**Given information**
##########
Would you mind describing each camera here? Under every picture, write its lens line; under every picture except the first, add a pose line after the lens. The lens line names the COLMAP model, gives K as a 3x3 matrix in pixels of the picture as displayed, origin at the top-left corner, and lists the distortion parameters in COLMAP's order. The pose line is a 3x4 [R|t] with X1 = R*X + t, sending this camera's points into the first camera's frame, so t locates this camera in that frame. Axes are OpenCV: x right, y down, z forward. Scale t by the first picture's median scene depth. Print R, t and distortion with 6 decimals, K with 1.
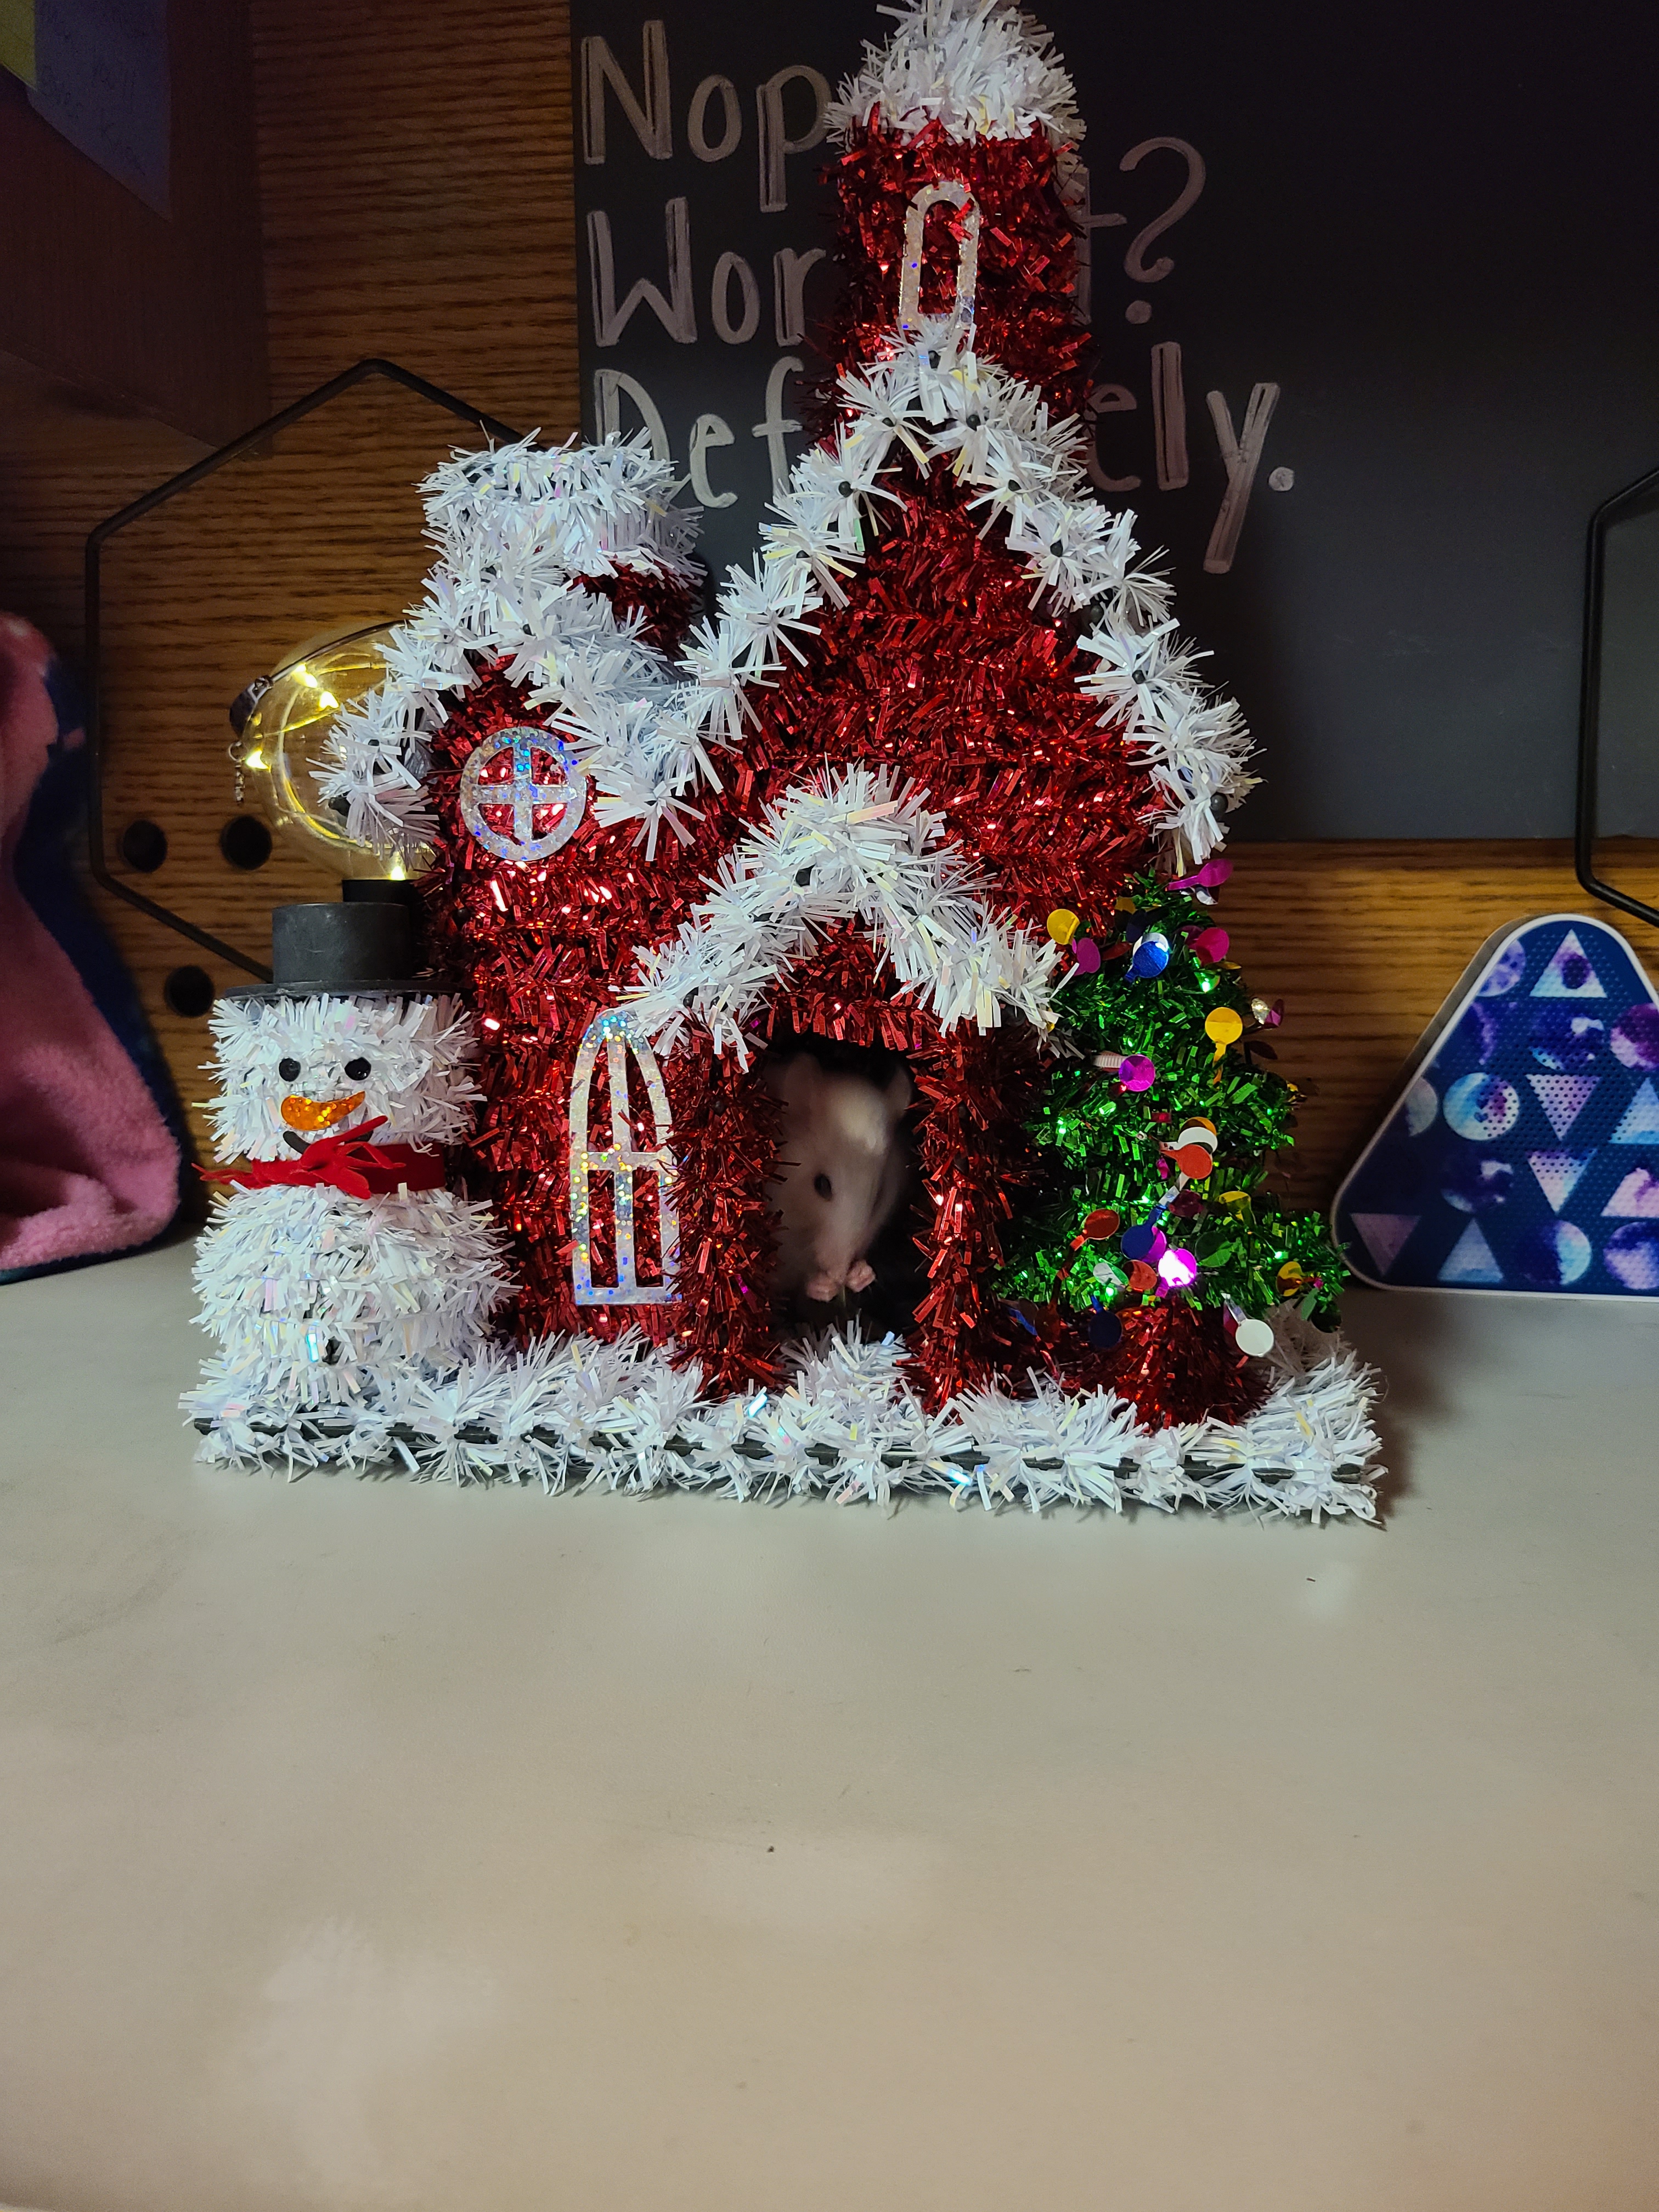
lens RADIAL K [[1672.2, 0, 818.7], [0, 1672.2, 1103.6], [0, 0, 1]] dist [0.018046, -0.017229]
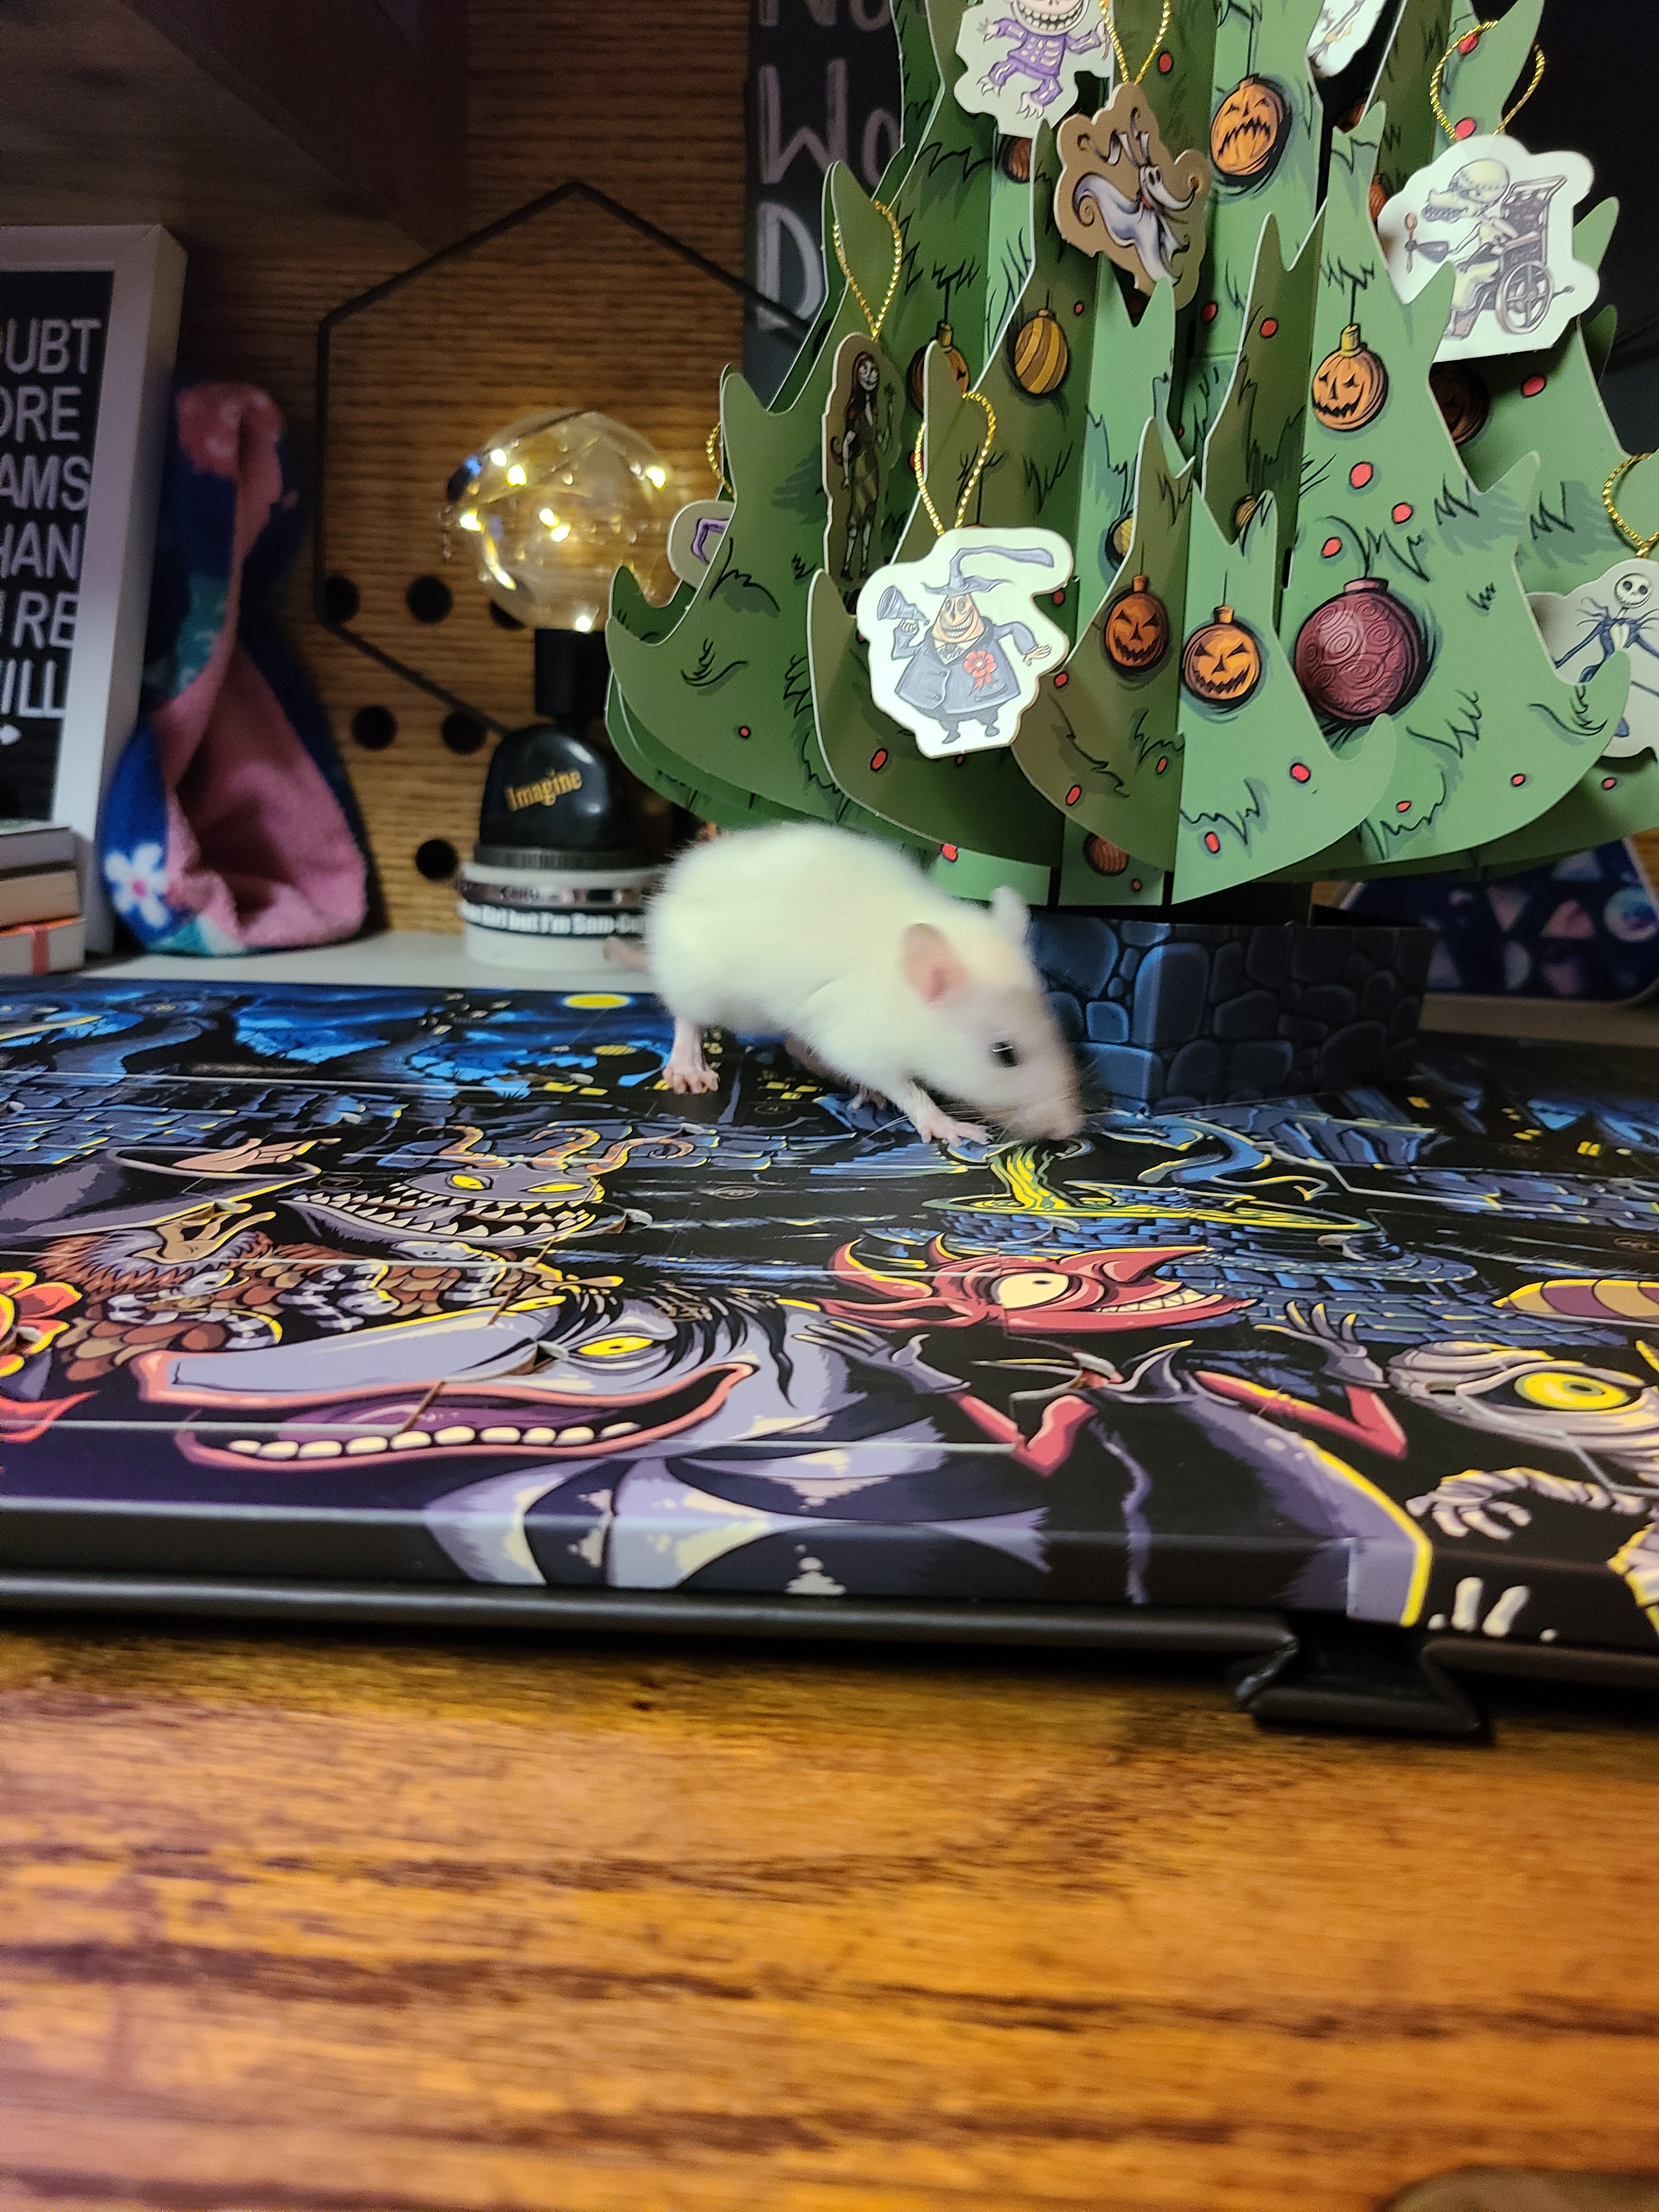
lens RADIAL K [[1672.2, 0, 839.6], [0, 1672.2, 1064.5], [0, 0, 1]] dist [0.018046, -0.017229]
pose [[0.996977, 0.024161, 0.073849, -0.198603], [-0.028215, 0.998123, 0.054353, 0.141520], [-0.072397, -0.056272, 0.995787, -0.298223]]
##########
**Exercise instructions**
Word for word, write out the whole listing, keeping none of the pictures.

**Exercise output**
Would you mind describing each camera here? Under every picture, write its lens line; under every picture except the first, add a pose line after the lens. The lens line names the COLMAP model, gives K as a 3x3 matrix in pixels of the picture as displayed, origin at the top-left corner, and lists the distortion parameters in COLMAP's order. The pose line is a 3x4 [R|t] with X1 = R*X + t, sending this camera's points into the first camera's frame, so t locates this camera in that frame. Axes are OpenCV: x right, y down, z forward. Scale t by the first picture's median scene depth. Print R, t and distortion with 6 decimals, K with 1.
lens RADIAL K [[1672.2, 0, 818.7], [0, 1672.2, 1103.6], [0, 0, 1]] dist [0.018046, -0.017229]
lens RADIAL K [[1672.2, 0, 839.6], [0, 1672.2, 1064.5], [0, 0, 1]] dist [0.018046, -0.017229]
pose [[0.996977, 0.024161, 0.073849, -0.198603], [-0.028215, 0.998123, 0.054353, 0.141520], [-0.072397, -0.056272, 0.995787, -0.298223]]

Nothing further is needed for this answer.